## EXERCISE BRIEF:
Examine the records and identify each line that includes the string "pillow". Copy those lines.

## EXCERPTED DATA:
*** Block opens ***

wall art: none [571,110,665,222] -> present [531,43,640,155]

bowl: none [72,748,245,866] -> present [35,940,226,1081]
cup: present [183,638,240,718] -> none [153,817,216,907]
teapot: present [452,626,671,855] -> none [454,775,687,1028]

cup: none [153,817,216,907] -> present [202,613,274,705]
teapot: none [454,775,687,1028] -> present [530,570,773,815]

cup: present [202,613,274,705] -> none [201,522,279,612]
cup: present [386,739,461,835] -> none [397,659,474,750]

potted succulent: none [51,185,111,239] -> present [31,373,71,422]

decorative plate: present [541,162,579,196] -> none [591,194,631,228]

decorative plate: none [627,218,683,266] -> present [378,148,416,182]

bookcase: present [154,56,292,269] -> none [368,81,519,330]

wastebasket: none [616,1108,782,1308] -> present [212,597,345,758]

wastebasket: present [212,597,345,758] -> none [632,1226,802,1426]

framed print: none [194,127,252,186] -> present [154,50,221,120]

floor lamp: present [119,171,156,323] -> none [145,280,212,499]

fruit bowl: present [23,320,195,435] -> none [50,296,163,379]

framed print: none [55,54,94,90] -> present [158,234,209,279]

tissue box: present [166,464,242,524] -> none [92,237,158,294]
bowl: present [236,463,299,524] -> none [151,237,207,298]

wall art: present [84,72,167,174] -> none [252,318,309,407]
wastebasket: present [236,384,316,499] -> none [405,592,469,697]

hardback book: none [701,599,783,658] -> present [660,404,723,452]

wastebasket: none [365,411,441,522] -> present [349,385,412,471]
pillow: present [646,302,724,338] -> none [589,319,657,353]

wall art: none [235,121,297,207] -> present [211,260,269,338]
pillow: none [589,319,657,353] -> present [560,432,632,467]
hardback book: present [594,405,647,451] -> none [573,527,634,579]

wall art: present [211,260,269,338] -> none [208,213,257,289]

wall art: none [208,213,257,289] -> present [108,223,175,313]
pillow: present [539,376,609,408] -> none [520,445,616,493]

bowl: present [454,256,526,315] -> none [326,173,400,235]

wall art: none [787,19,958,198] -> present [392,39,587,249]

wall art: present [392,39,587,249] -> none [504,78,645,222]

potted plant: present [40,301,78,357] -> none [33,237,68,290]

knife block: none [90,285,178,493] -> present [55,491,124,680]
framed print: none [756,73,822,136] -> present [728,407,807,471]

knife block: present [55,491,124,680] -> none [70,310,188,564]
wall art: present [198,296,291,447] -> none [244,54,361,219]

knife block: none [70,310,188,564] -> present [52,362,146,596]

*** Block closes ***

## YOUR SOLUTION:
pillow: present [646,302,724,338] -> none [589,319,657,353]
pillow: none [589,319,657,353] -> present [560,432,632,467]
pillow: present [539,376,609,408] -> none [520,445,616,493]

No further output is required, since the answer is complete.